Imagine if you will having someone around, with whom you may always converse and bicker and banter and yet never tire. Imagine having the privilege of claiming: I am a solitary person, I require space and quiet and myself alone with my thoughts, and yet always knowing to the very pith of your being that you are not, and have never really ever been, alone in the world.

*
She is, once again, telling me about the greatness of The Beatles. The record player makes its revolutions in the background, the diamond needle moving against the miniscule ridges of a vinyl copy of Rubber Soul. We take turns flipping the finished record over, not bothering to put on something new. Her animated face will never grow old, not like this, not when expressing her admiration for Lennon-McCartney. Prosaic moments such as these are when the mind, relaxed and open, wanders down paths without particular intention or chosen destination. I feel the warmth of this moment, the darkness of the winter evening outside exaggerated by the bronzed light within the room. We will live like this forever.

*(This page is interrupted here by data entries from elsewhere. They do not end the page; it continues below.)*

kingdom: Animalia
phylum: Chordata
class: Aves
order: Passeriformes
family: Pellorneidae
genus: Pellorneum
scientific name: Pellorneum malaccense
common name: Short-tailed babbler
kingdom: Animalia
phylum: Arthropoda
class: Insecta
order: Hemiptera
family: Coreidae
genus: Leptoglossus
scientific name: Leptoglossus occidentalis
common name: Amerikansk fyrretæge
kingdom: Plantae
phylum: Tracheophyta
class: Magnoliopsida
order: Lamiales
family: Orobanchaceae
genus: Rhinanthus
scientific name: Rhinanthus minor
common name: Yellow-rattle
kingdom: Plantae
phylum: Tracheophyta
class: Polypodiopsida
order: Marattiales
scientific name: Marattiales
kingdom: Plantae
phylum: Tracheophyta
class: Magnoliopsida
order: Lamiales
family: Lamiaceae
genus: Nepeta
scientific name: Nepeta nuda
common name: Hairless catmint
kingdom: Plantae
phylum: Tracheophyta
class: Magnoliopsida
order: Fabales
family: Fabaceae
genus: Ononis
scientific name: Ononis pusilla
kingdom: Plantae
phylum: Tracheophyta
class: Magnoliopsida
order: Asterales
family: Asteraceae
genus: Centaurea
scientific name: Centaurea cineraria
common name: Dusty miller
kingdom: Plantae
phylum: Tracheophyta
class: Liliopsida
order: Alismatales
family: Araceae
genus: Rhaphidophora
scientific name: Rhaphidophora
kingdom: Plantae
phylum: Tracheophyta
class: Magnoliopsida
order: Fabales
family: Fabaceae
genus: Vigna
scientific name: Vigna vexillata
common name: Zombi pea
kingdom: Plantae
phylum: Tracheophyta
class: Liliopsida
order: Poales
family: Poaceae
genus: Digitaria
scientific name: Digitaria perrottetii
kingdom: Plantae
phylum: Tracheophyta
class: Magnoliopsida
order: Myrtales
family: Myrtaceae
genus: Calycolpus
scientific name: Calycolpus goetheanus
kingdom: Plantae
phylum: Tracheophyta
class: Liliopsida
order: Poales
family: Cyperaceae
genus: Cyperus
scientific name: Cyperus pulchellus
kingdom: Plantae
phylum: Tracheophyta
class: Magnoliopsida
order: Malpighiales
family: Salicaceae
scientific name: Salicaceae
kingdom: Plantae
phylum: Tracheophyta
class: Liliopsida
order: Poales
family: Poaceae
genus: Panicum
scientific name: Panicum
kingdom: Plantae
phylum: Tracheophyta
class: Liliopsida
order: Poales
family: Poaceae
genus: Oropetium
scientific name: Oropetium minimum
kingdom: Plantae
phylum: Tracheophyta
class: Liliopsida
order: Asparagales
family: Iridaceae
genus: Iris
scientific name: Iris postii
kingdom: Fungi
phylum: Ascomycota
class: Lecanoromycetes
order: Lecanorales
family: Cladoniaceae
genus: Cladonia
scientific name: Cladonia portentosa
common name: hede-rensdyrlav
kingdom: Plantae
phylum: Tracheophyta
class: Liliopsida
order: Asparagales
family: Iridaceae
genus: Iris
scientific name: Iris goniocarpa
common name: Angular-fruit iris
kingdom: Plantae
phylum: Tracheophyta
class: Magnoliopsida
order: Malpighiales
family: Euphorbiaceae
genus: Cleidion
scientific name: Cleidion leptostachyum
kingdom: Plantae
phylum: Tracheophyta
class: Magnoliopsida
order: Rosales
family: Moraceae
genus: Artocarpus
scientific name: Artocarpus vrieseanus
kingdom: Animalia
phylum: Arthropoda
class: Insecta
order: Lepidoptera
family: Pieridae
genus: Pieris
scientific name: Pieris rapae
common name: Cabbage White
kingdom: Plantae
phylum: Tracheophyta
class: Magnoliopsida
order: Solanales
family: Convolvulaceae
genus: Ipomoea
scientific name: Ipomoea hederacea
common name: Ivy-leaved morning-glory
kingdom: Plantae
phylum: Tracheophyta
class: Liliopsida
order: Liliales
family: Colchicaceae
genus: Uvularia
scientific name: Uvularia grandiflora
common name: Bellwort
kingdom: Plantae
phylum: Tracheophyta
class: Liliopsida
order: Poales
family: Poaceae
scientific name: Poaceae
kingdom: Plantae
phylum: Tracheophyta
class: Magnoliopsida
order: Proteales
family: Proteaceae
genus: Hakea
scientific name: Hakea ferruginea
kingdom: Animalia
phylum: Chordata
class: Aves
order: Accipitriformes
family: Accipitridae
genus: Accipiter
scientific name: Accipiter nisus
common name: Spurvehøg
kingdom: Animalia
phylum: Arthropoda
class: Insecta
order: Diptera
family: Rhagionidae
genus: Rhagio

We are permeable beings, porous, full of holes at the microscopic level. What is it, exactly, that separates one person from another? We have never been far apart, always like Castor and Pollux, in relation to the other. I am never really alone. This is a comfort. But while you are half of a whole, created and formed in the same moments, there is unfortunately no precise way to determine who will die first.
I think of a Shakespeare sonnet, number sixty-four. When I have seen by Time’s fell hand defaced / The rich proud cost of outworn buried age…loss, death is inevitable. I worry too often, the thought creeps up in the places I am most comfortable, unreasonable scenarios. I wonder who would cope better, which survivor? When I have seen such interchange of state, / Or state itself confounded to decay: the worst scenario. Norman Rush calls it the “hellmouth,” the “opening up of the mouth of hell right in from of you, without warning, through no fault of your own.” Ruin hath taught me thus to ruminate / That Time will come and take my love away. Living involves loss, but loss always shocks us. The injustice of it, the utterly unwelcome, yet wholly predictable facts of life seem still distant to me. I am young but already sense, abstract and foreboding, a shortness of time.
Who will die first?
Families, people in love have the same thought, but I cannot help but wonder whether the knowledge of a common origin, a onetime shared existence, might increase the loss; or am I exaggerating my own tragedy? Nevertheless, two possibilities: who will be left behind?
Since I first conceived of her mortality I have never not been afraid.